A new study finds that contrary to recent remarks by Australia’s Citizenship and Multiculturalism Minister Alan Tudge, refugees and new immigrants are having a relatively easy time integrating.
The study was funded by the Australian Research Council and the findings are the first to result from a three-year study of settlement outcomes of recently arrived refugees in New South Wales, Victoria and Queensland.
The study found that refugees and new immigrants are integrating particularly well in regional areas, reports the Guardian.
Tudge recently said that migrants who live together “largely communicate in their mother tongue [and] are slower integrating,” but “the research found that refugees were welcomed by their new communities, found it ‘easy’ to get along, and felt a strong sense of belonging to their new homes,” the Guardian reported.
Additional information about the study’s findings is available here.
Australia’s policy on refugees has come under fire
Australia’s policy of placing refugees and asylum-seekers on Pacific Islands in harsh conditions has come under increasing fire in recent years.
Protests against the policy occurred last month in Australia.

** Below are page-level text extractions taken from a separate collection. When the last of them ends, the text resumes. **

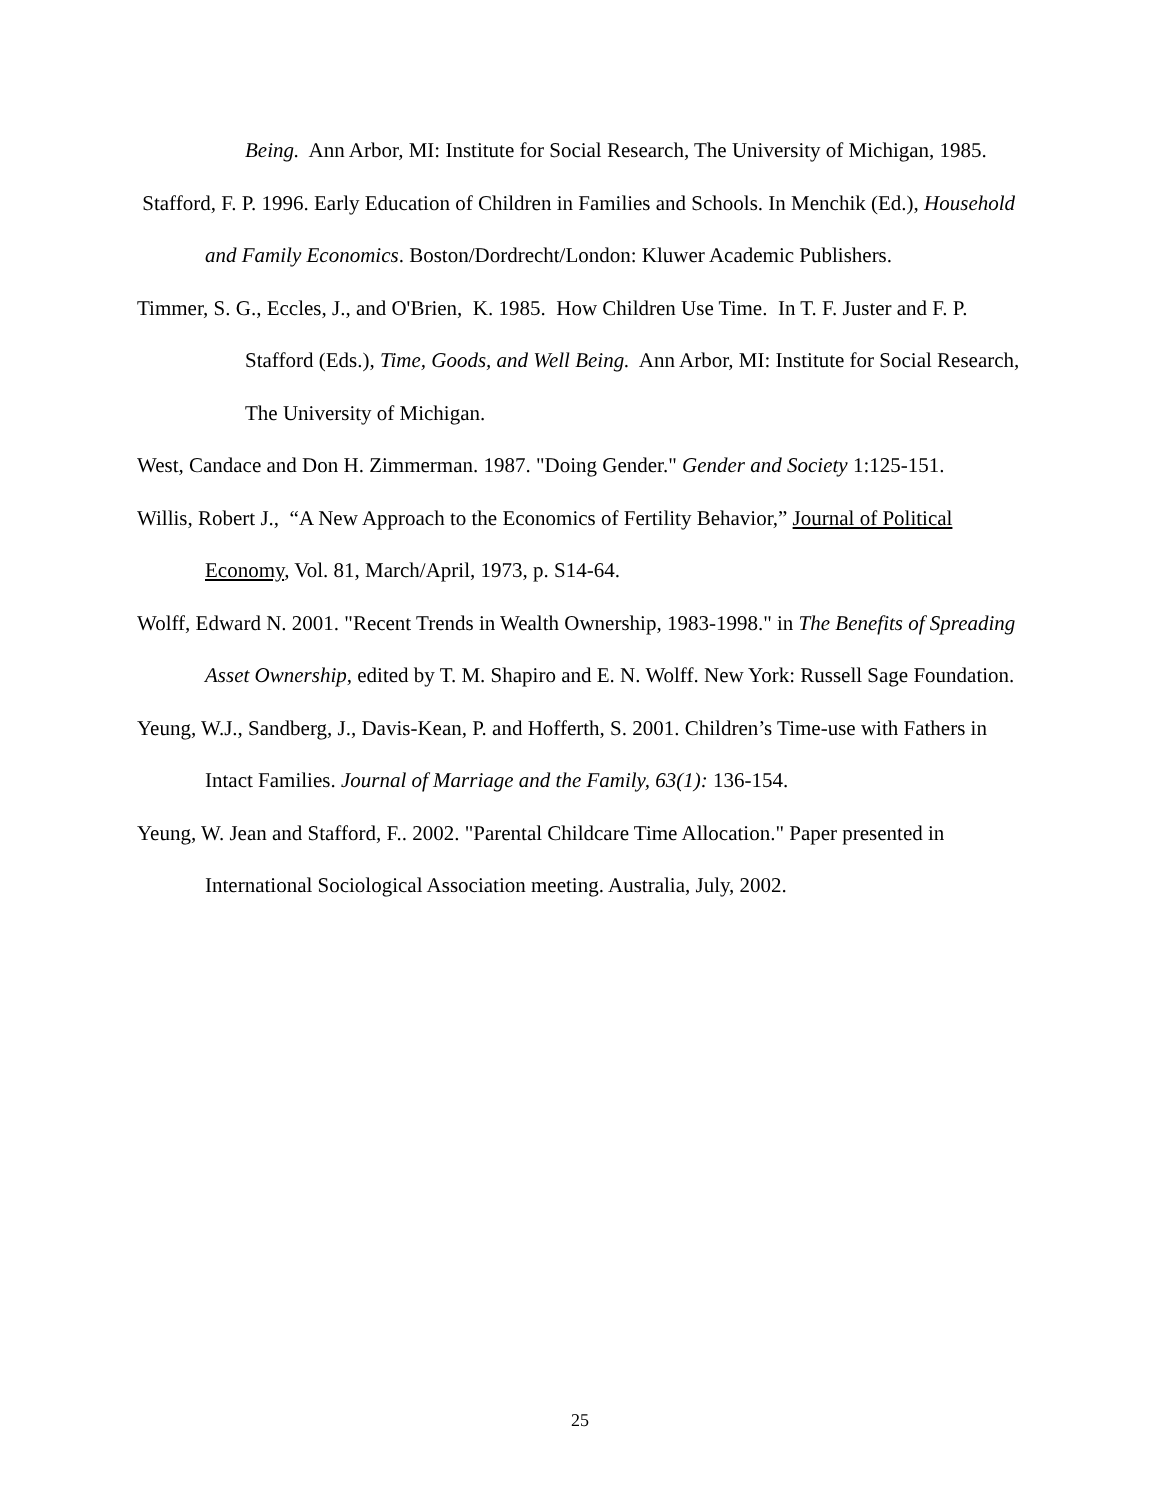Being. Ann Arbor, MI: Institute for Social Research, The University of Michigan, 1985.
Stafford, F. P. 1996. Early Education of Children in Families and Schools. In Menchik (Ed.), Household and Family Economics. Boston/Dordrecht/London: Kluwer Academic Publishers.
Timmer, S. G., Eccles, J., and O'Brien, K. 1985. How Children Use Time. In T. F. Juster and F. P. Stafford (Eds.), Time, Goods, and Well Being. Ann Arbor, MI: Institute for Social Research, The University of Michigan.
West, Candace and Don H. Zimmerman. 1987. "Doing Gender." Gender and Society 1:125-151.
Willis, Robert J., “A New Approach to the Economics of Fertility Behavior,” Journal of Political Economy, Vol. 81, March/April, 1973, p. S14-64.
Wolff, Edward N. 2001. "Recent Trends in Wealth Ownership, 1983-1998." in The Benefits of Spreading Asset Ownership, edited by T. M. Shapiro and E. N. Wolff. New York: Russell Sage Foundation.
Yeung, W.J., Sandberg, J., Davis-Kean, P. and Hofferth, S. 2001. Children’s Time-use with Fathers in Intact Families. Journal of Marriage and the Family, 63(1): 136-154.
Yeung, W. Jean and Stafford, F.. 2002. "Parental Childcare Time Allocation." Paper presented in International Sociological Association meeting. Australia, July, 2002.
25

“Thousands protested in cities across Australia on Saturday to mark five years of a policy under which asylum-seekers and migrants have been turned away and detained on remote Pacific islands,” the New York Times reported.
“Messages were read aloud from those still languishing in deteriorating conditions on the islands, years after being detained,” the Times reported.
“The policy that was introduced in 2013, to expel people – the ‘Fortress Australia’ policy that they [the government] put in place – that has to go,” rally organiser Ian Rintoul from the Refugee Action Coalition said at the protest in Sydney, reports Al Jazeera in a July 21 post on its website.